Clean water from the tap is just about extinct. It has been found to contain any number of contaminants, including lead, copper, aluminum, fluoride, mold, parasites, bacteria, pesticides, fire retardants, rocket fuel, medications, and many other toxic substances. It takes more than a simple carbon filter that makes your water taste good to truly filter out all of the toxins coming your way, so if you’re using a faucet mount filter or pitcher, it’s time for an upgrade.
If your kitchen has multiple water sources like a faucet above the stove, or water and ice from the refrigerator, then a whole house multistage filtration system is going to be the easiest and best choice for you. If you rent or need a more budget-friendly option, then a countertop filtration system that’s easy to install or remove may be your best option. Either way, I’d consult the experts at CWR. They’ll provide a free consultation and recommend the water filtration system you need, based on either your municipal water report or a water test from your well. Mention code ALG for a discount.
Home cooking is so much easier and fun with nifty gadgets to use to make prep time and cooking go faster. But I can’t tell you how many I’ve collected over the years that just sit in the drawer or on the counter after the newness wears off. I can tell you which ones stand the test of time, however.

EXERCISE GOAL →
According to the passage on tap water filtration, why should someone using a faucet mount filter or pitcher upgrade? Answer in one to three sentences. Rely only on the passage above when you answer.

PROVIDED DATA →
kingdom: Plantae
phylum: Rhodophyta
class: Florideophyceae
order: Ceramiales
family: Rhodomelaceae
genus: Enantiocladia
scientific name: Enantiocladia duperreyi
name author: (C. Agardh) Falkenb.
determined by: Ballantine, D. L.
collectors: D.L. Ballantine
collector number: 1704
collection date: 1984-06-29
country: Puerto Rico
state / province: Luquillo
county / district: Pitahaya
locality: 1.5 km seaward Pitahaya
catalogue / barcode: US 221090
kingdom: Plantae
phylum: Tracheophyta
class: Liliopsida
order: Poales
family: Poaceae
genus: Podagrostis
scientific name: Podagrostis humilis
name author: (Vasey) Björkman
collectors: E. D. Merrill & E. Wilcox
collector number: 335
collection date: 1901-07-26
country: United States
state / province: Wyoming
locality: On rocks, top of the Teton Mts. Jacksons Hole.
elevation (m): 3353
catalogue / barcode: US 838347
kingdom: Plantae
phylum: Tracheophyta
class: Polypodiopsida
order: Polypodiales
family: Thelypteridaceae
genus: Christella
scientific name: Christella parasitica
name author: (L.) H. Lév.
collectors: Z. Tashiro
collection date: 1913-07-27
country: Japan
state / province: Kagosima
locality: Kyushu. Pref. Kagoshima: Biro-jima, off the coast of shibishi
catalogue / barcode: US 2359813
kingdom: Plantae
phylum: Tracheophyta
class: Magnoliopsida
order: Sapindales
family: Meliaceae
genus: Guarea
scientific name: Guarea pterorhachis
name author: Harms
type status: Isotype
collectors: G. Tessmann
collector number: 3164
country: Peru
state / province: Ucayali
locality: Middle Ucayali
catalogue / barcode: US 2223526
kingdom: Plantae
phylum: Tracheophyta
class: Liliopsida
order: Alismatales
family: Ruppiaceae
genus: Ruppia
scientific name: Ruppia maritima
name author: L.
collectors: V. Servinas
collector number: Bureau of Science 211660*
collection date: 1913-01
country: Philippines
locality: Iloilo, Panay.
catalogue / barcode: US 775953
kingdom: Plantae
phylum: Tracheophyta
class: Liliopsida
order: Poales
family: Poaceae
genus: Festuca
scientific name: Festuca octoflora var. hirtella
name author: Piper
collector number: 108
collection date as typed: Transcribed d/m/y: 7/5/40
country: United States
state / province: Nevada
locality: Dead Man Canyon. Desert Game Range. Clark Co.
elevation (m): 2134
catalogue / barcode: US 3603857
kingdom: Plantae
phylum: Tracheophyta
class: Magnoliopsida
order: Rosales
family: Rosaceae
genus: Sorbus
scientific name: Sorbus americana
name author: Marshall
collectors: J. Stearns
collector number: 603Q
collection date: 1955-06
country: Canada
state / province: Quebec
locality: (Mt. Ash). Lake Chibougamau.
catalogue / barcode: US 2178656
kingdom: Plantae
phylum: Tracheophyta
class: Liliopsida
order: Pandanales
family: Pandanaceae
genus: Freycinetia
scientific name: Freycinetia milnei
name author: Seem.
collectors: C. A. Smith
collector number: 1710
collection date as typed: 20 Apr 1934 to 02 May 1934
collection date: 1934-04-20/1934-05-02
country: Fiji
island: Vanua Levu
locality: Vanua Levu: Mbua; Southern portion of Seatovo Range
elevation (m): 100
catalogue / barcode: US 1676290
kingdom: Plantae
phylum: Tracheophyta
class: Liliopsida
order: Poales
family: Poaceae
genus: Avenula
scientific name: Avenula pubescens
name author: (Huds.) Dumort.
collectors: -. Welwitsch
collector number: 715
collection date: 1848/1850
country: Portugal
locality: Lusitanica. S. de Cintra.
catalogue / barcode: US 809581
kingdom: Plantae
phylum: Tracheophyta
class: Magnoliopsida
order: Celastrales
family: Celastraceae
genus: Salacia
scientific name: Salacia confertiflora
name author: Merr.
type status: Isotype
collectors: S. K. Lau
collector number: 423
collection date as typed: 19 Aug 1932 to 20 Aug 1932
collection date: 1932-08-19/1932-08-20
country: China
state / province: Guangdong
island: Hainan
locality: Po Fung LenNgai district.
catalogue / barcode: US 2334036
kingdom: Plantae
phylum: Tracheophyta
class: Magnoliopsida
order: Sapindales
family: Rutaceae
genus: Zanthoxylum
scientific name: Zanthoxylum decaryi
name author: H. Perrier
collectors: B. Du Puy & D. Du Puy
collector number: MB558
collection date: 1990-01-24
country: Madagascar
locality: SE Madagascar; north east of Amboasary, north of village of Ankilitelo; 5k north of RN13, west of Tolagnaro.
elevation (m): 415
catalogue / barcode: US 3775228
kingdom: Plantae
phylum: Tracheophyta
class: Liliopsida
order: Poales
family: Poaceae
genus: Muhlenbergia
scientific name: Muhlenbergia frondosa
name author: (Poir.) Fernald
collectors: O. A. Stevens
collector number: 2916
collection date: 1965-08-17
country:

ANSWER TO THIS TASK →
Tap water can contain many contaminants, such as lead, fluoride, bacteria, pesticides, and medications. A simple carbon filter that makes water taste good is not enough to truly filter out all of those toxins.